= Responsibility assumption =

Doctrine in existential psychotherapy

In existential psychotherapy, responsibility assumption is the doctrine, practiced by therapists such as Irvin D. Yalom where an individual taking responsibility for the events and circumstances in their lives is seen as a necessary basis for their making any genuine change.

==Overview==
From the therapist's viewpoint, the goal is to identify these events and circumstances, always operating, in Yalom's words, "within the frame of reference that the patient has created his[/her] own distress".
Then the therapist must "find ways to communicate this insight to the patient".

The problem that Yalom seeks to address is that of seemingly passive patients, with therapists shouldering the entire burden of the therapy because they think that that is what they must do.
A "sluggish" patient can be "galvaniz[ed] into action" by asking the simple question: "Why do you come?". Other techniques including scenarios where other people assume responsibility, and drawing a parallel between those scenarios and the patient's own.

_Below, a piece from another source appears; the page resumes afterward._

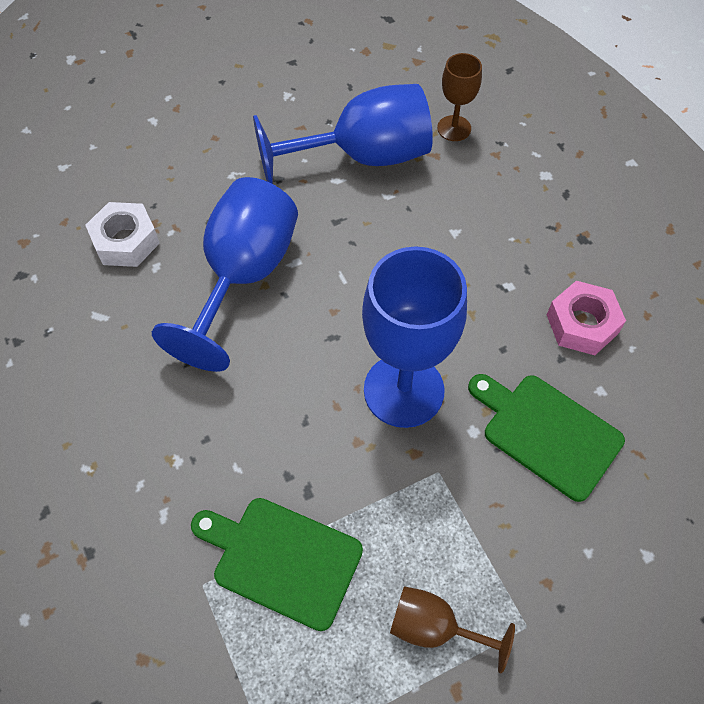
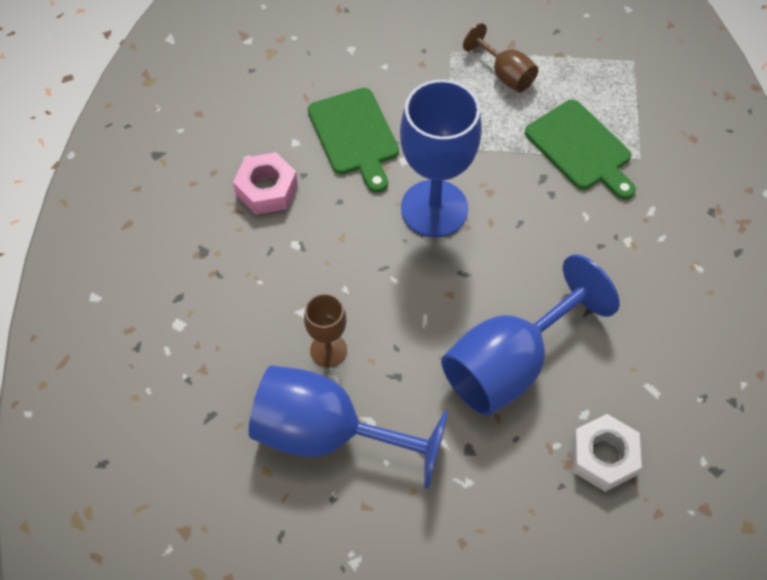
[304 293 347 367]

In detail, techniques involve:

- Highlighting ways in which the client avoids responsibility, such as by using "cannot" for situations where "will not" is the case, and generates defences against the assumption of responsibility. This also involves confronting a client with the client's own behaviours. A client that, for example, complains of loneliness is reminded of this—"Is it any wonder that you are lonely?"—whenever the client belittles other people.
- Highlighting responsibility avoidance even in the therapist-client relationship itself, by observing any transfer of responsibility from the client to the therapist ("Tell me what to do!") and behaviours of the client towards the therapist that reflect responsibility avoidance in the client's life.
- Encouraging the assumption of responsibility for how the client deals with adverse external circumstances, such as serious illness and the client assuming responsibility for behaviour towards doctors.
- Encouraging the conversion of guilt about lack of self-actualization into assuming more responsibility for that lack.
- Confronting low affect, and encouraging the client to have desires and wishes for change, which become the seeds for a will to change, the mere wish to change being the first step towards that.
- Ungluing decision making processes stuck through fear, encouraging empowerment and the exercise of choice.

Assumption of responsibility does not by itself motivate behavioural change. It must be accompanied by a will to change.